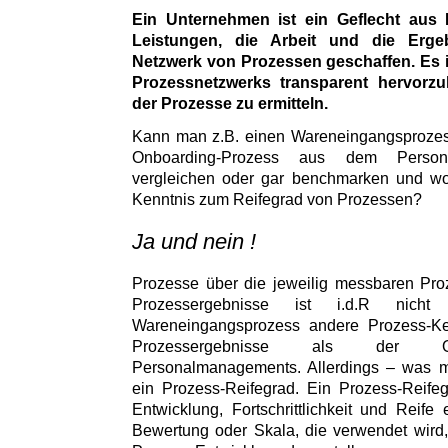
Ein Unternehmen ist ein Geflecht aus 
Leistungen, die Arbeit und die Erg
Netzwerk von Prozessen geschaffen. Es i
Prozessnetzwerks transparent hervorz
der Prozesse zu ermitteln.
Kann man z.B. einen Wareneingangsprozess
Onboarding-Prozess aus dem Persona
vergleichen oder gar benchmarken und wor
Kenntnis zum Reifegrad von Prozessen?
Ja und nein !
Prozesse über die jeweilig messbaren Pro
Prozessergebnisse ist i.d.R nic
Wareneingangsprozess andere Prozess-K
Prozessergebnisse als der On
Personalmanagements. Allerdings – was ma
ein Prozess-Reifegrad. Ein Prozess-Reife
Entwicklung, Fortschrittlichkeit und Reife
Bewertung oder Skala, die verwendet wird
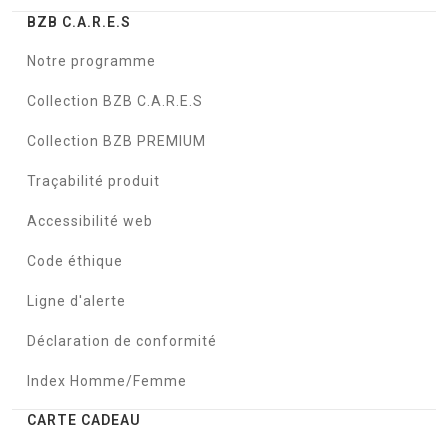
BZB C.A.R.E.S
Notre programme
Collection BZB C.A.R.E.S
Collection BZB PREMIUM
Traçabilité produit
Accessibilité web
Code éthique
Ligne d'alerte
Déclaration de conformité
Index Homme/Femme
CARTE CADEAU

The problem: Tell how many lines of the data above hold the string "Prozessen". The number alone is the answer.

Exercise response: 2